Regression testing is mostly done at the end of test cycles to ensure that the entire application—after making code changes multiple times due to bug fixes or an upgrade of any component of the code or database—still gives the desired results. Most of the time, testers use automated scripts to perform regression testing repetitively on the application. Tools such as HP-UFT, TestComplete, Eggplant, or Selenium with JUnit to NUnit are very useful for this type of testing.
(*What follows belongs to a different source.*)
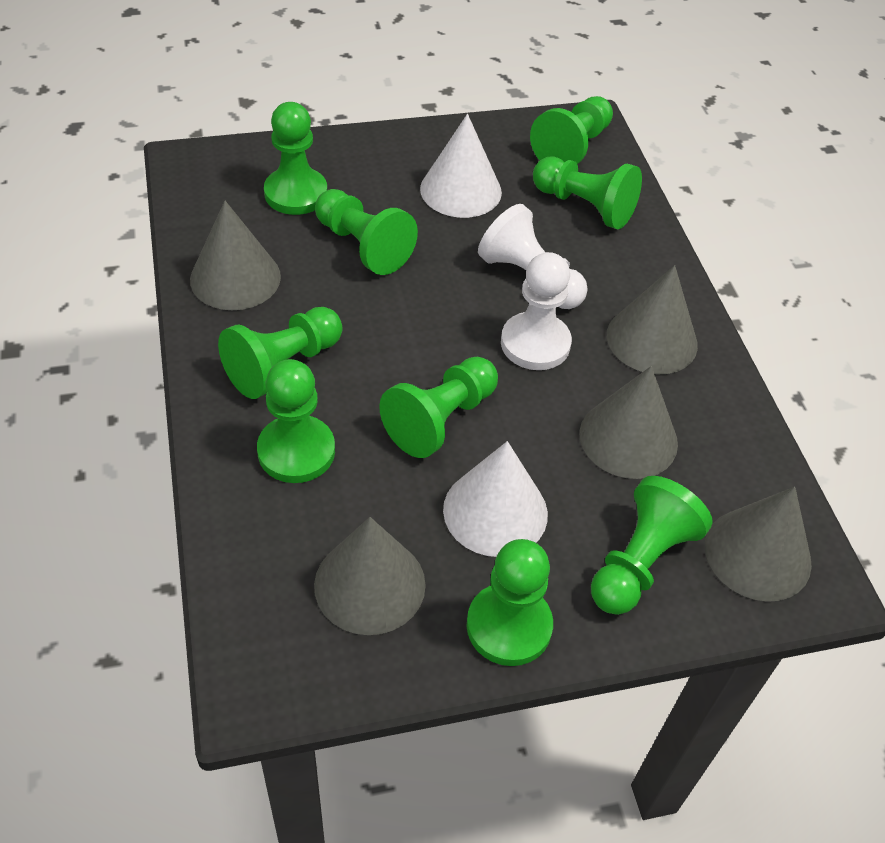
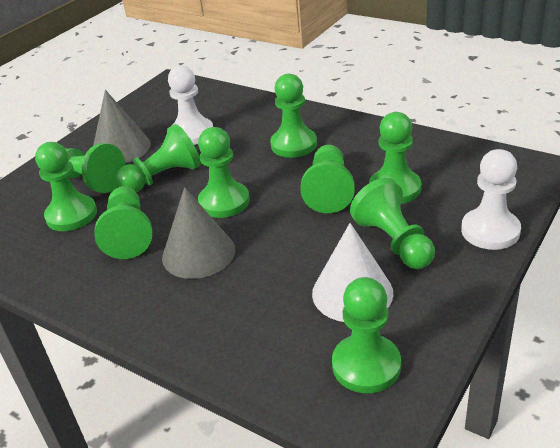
green pawn: [218,307,343,399] [257,359,335,483] [264,102,327,215] [315,189,418,275] [379,357,498,458] [466,539,553,666] [530,96,613,164] [533,157,642,229] [591,476,713,615] = 9 -> [35,142,97,231] [65,143,125,193] [95,186,152,259] [116,124,201,192] [198,127,250,218] [270,74,317,158] [300,145,355,213] [332,277,401,393] [350,178,435,269] [369,112,421,204] = 10
grey cone: [190,201,281,310] [314,517,426,635] [579,366,678,479] [607,265,698,375] [705,487,812,602] = 5 -> [93,90,151,163] [162,187,235,279] = 2
white cone: [420,114,502,218] [443,441,548,557] = 2 -> [312,223,393,322] = 1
- Acceptance testing: Confirms whether the software product or service is acceptable and functions as per the end user's expectations. Most organizations have user acceptance testing (UAT) as a separate phase of testing, which is generally conducted by a small group of end users or clients. The goal is to verify that the software product functions and meets customer needs, is safe to use, and has no ill effects on end users. It gives the development team an opportunity to incorporate any missing features or enhancement requests before releasing the product to a wider audience. At this stage, the client can still reject the product or its feature. When testing is carried out within the organization, mimicking a real-world environment setup, it's referred to as Alpha testing. When the acceptance test is carried out by end users in their own environments, it's referred to as beta testing. In this type of testing, the development team is not involved with the actual end users. This is a good test to share a beta version of a product with a relatively small group of actual end users so that they can verify the product, its functionality, and its features.
However, when releasing a beta version, it's important to list the hardware or software requirements. Along with that, a dedicated team of support executives should be made available to address customers' queries. Also, this version of the software could be made available for free for a limited time (generally, two weeks to a month) to encourage more people to participate in the actual test.